## What to do
Reproduce the listing below line for line, keeping every word, spelling, and line break unchanged.

◇ ◇ ◇ ◇

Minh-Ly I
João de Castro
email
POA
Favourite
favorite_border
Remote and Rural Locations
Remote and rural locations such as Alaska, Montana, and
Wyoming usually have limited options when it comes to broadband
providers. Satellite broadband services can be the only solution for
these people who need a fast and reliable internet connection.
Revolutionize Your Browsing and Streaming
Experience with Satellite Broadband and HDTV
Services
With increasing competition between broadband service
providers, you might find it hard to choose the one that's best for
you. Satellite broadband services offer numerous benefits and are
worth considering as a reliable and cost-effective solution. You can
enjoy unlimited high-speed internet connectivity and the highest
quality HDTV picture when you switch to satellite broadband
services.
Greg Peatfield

◇ ◇ ◇ ◇

## Response to the task
Minh-Ly I
João de Castro
email
POA
Favourite
favorite_border
Remote and Rural Locations
Remote and rural locations such as Alaska, Montana, and
Wyoming usually have limited options when it comes to broadband
providers. Satellite broadband services can be the only solution for
these people who need a fast and reliable internet connection.
Revolutionize Your Browsing and Streaming
Experience with Satellite Broadband and HDTV
Services
With increasing competition between broadband service
providers, you might find it hard to choose the one that's best for
you. Satellite broadband services offer numerous benefits and are
worth considering as a reliable and cost-effective solution. You can
enjoy unlimited high-speed internet connectivity and the highest
quality HDTV picture when you switch to satellite broadband
services.
Greg Peatfield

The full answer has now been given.